[Records supplied]
----------------------------------------

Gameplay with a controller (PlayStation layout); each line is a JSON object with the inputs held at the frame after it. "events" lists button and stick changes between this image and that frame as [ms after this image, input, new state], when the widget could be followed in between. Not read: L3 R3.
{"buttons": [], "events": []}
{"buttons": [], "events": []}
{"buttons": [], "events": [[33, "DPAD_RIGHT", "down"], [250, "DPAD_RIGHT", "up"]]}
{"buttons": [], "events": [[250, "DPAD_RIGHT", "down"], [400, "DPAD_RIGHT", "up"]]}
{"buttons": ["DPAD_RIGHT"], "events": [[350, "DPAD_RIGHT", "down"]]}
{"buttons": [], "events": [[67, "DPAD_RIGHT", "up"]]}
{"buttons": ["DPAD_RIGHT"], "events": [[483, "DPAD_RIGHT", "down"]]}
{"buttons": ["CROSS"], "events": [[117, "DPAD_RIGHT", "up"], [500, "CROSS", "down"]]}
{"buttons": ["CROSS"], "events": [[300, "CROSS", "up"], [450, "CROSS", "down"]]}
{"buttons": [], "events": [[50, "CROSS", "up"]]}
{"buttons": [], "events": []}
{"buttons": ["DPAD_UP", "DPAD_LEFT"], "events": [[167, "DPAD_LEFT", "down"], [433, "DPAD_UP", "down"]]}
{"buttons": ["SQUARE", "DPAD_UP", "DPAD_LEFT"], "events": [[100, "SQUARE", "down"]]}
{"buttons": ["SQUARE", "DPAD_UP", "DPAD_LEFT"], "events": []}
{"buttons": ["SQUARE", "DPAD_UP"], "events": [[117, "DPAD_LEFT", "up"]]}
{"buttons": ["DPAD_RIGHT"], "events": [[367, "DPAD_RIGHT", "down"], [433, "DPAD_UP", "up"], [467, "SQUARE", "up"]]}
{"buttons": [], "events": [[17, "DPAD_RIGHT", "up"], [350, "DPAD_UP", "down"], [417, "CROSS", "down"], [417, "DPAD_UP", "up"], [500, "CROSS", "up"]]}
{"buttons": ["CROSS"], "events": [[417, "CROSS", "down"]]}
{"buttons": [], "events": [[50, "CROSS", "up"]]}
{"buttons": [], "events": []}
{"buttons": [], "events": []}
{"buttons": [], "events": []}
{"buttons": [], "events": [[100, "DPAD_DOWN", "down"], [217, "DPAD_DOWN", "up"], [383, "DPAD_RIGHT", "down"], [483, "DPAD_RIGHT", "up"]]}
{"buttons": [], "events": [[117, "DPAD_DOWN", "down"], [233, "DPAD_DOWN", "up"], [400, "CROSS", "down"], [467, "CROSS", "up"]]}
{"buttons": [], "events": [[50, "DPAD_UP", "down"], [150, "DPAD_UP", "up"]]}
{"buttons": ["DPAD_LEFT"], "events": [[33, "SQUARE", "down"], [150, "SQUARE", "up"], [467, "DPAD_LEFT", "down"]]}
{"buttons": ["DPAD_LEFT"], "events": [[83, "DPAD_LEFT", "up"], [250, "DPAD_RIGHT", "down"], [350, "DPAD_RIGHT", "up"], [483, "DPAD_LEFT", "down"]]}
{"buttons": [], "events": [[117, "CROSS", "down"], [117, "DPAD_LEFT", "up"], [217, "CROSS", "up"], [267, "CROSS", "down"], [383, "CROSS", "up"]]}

----------------------------------------

Each line of the material above needs to be returned exactly as written.

Gameplay with a controller (PlayStation layout); each line is a JSON object with the inputs held at the frame after it. "events" lists button and stick changes between this image and that frame as [ms after this image, input, new state], when the widget could be followed in between. Not read: L3 R3.
{"buttons": [], "events": []}
{"buttons": [], "events": []}
{"buttons": [], "events": [[33, "DPAD_RIGHT", "down"], [250, "DPAD_RIGHT", "up"]]}
{"buttons": [], "events": [[250, "DPAD_RIGHT", "down"], [400, "DPAD_RIGHT", "up"]]}
{"buttons": ["DPAD_RIGHT"], "events": [[350, "DPAD_RIGHT", "down"]]}
{"buttons": [], "events": [[67, "DPAD_RIGHT", "up"]]}
{"buttons": ["DPAD_RIGHT"], "events": [[483, "DPAD_RIGHT", "down"]]}
{"buttons": ["CROSS"], "events": [[117, "DPAD_RIGHT", "up"], [500, "CROSS", "down"]]}
{"buttons": ["CROSS"], "events": [[300, "CROSS", "up"], [450, "CROSS", "down"]]}
{"buttons": [], "events": [[50, "CROSS", "up"]]}
{"buttons": [], "events": []}
{"buttons": ["DPAD_UP", "DPAD_LEFT"], "events": [[167, "DPAD_LEFT", "down"], [433, "DPAD_UP", "down"]]}
{"buttons": ["SQUARE", "DPAD_UP", "DPAD_LEFT"], "events": [[100, "SQUARE", "down"]]}
{"buttons": ["SQUARE", "DPAD_UP", "DPAD_LEFT"], "events": []}
{"buttons": ["SQUARE", "DPAD_UP"], "events": [[117, "DPAD_LEFT", "up"]]}
{"buttons": ["DPAD_RIGHT"], "events": [[367, "DPAD_RIGHT", "down"], [433, "DPAD_UP", "up"], [467, "SQUARE", "up"]]}
{"buttons": [], "events": [[17, "DPAD_RIGHT", "up"], [350, "DPAD_UP", "down"], [417, "CROSS", "down"], [417, "DPAD_UP", "up"], [500, "CROSS", "up"]]}
{"buttons": ["CROSS"], "events": [[417, "CROSS", "down"]]}
{"buttons": [], "events": [[50, "CROSS", "up"]]}
{"buttons": [], "events": []}
{"buttons": [], "events": []}
{"buttons": [], "events": []}
{"buttons": [], "events": [[100, "DPAD_DOWN", "down"], [217, "DPAD_DOWN", "up"], [383, "DPAD_RIGHT", "down"], [483, "DPAD_RIGHT", "up"]]}
{"buttons": [], "events": [[117, "DPAD_DOWN", "down"], [233, "DPAD_DOWN", "up"], [400, "CROSS", "down"], [467, "CROSS", "up"]]}
{"buttons": [], "events": [[50, "DPAD_UP", "down"], [150, "DPAD_UP", "up"]]}
{"buttons": ["DPAD_LEFT"], "events": [[33, "SQUARE", "down"], [150, "SQUARE", "up"], [467, "DPAD_LEFT", "down"]]}
{"buttons": ["DPAD_LEFT"], "events": [[83, "DPAD_LEFT", "up"], [250, "DPAD_RIGHT", "down"], [350, "DPAD_RIGHT", "up"], [483, "DPAD_LEFT", "down"]]}
{"buttons": [], "events": [[117, "CROSS", "down"], [117, "DPAD_LEFT", "up"], [217, "CROSS", "up"], [267, "CROSS", "down"], [383, "CROSS", "up"]]}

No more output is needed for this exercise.